## Text:
BEGIN
(performance)=

# Performance

Lightly**Train** was built to have good performance out of the box. It is built upon
[PyTorch](https://github.com/pytorch/pytorch) and [PyTorch Lightning](https://github.com/Lightning-AI/pytorch-lightning) and thus benefits from the performance optimizations
of these libraries. A performance example, when using Lightly**Train** on two NVIDIA RTX 4090 is provided in {ref}`hardware-recommendations`.

However, there are still ways to improve the performance of Lightly**Train** by adjusting
it to specific hardware and use cases. The following recommendations apply to both the
{meth}`lightly_train.train` and {meth}`lightly_train.embed` commands.

(speeding-up-the-model-part)=

## Speeding Up the Model Part

Speeding up the model part of the training is usually the most effective way to improve performance.

To find out if the model part is indeed the bottleneck, see {ref}`finding-the-performance-bottleneck`.

(accelerators)=

### Using Accelerators (GPUs, TPUs, Etc.)

Lightly**Train** supports training on CPUs and GPUs. Support for other accelerators is experimental.
By default, Lightly**Train** will use the best available accelerator.
To use a different accelerator, set, for example, the `accelerator=cpu` argument.

### Multi-GPU

See {ref}`multi-gpu` for information on how to train on multiple GPUs.
By default, all available GPUs are used for training.

### Multi-Node

See {ref}`multi-node` for information on how to train on multiple nodes.
By default, a single node is used for training.

### Mixed Precision

Set `precision="16-mixed"` to enable mixed/half precision training. See {meth}`lightly_train.train`
for all available precision options.

## Using Newest Dependencies

Lightly**Train** can be made faster by using newer versions of its dependencies, which might contain performance improvements.

**Recommendations:**

- When using GPUs, install the latest versions of the NVIDIA drivers, CUDA, and cuDNN.
- Install the latest versions of [PyTorch](https://github.com/pytorch/pytorch),
  [TorchVision](https://github.com/pytorch/vision), and [PyTorch Lightning](https://github.com/Lightning-AI/pytorch-lightning). Make sure that they were built with support for your CUDA version.
- Install newer versions of Python.
END
## Data section:
BEGIN
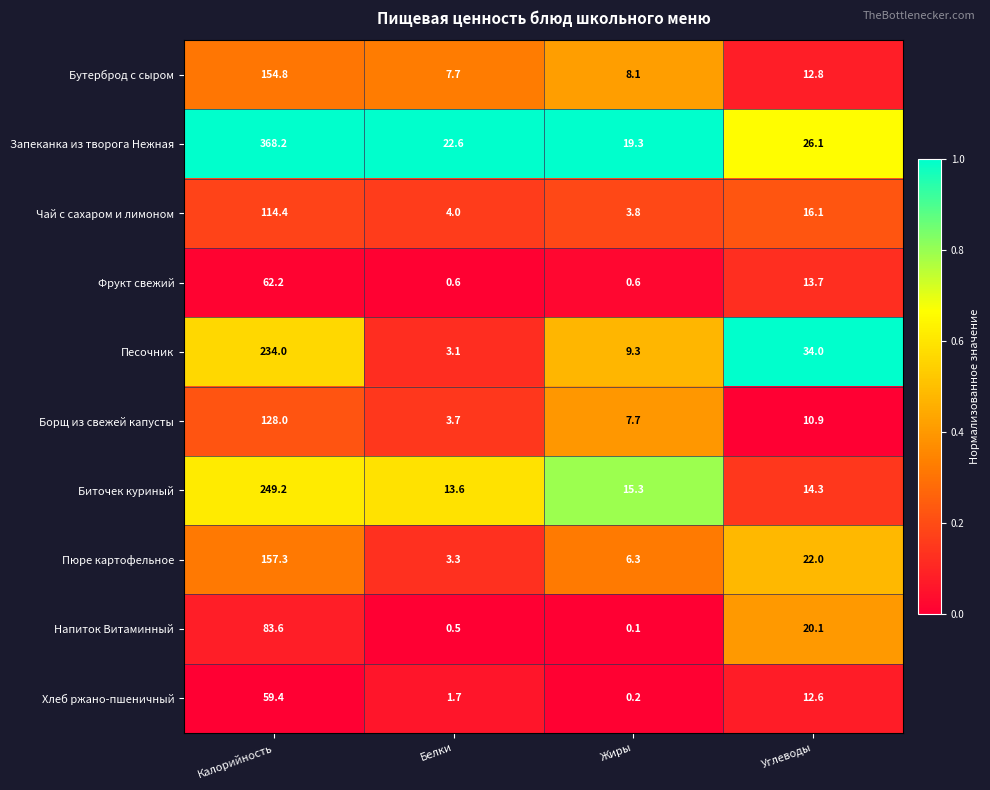

What is the spread (max minus min) of values at Белки?

22.1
END
## Action item A:
According to the LightlyTrain performance guide, why does LightlyTrain perform well without any tuning? Answer in one to three sentences.
## Action item B:
Reproduce the LightlyTrain performance guide word for word, starting with "- When using" and going on through "versions of Python.".
## Action item C:
Write the next part of the LightlyTrain performance guide, picking up after its last sentence.

## Task response A:
LightlyTrain is built on PyTorch and PyTorch Lightning. It therefore benefits from the performance optimizations of those libraries.

## Task response B:
- When using GPUs, install the latest versions of the NVIDIA drivers, CUDA, and cuDNN.
- Install the latest versions of [PyTorch](https://github.com/pytorch/pytorch),
  [TorchVision](https://github.com/pytorch/vision), and [PyTorch Lightning](https://github.com/Lightning-AI/pytorch-lightning). Make sure that they were built with support for your CUDA version.
- Install newer versions of Python.

## Task response C:
(finding-the-performance-bottleneck)=

## Finding the Performance Bottleneck

While training, Lightly**Train** shows a `data_wait` percentage in the progress bar
alongside the training loss. `data_wait` is the percentage of time spent
waiting for new data to be loaded before passing it to the model. The value should be
close to zero; a high value indicates that data loading is the bottleneck in the training
process.

The `data_wait` percentage is calculated as out of the `batch_time` and the `data_time` as\
`data_time / (batch_time + data_time)`.

The `batch_time` is the time in seconds taken by the main process for the forward, backward, and optimizer step.
It uses the accelerator(s) like GPUs if available.

The `data_time` is the time in seconds the main process waits while fetching the next batch
from the dataloading workers. As the dataloading workers run in parallel and already
prepare the next batch while the current batch is processed, the `data_time` should
be close to zero.

Both the `batch_time` and the `data_time` are visible in the TensorBoard and Weights & Biases logs.

### Model Bottleneck

A `data_wait` ratio \<10% means that almost all of the time is spent in the
model forward and backward pass and data loading is not the bottleneck.
This usually shows in the accelerator utilization being high, e.g., shown
by `nvidia-smi` for GPUs.
To speed up this step, see the section {ref}`speeding-up-the-model-part`.

### Dataloader Bottleneck

If the `data_wait` ratio is >10%, the dataloading should be optimized.
To find out if loading the images from disk (I/O-bound) or the
decoding and augmentations (CPU-bound) are the bottleneck, run `top` or `htop`.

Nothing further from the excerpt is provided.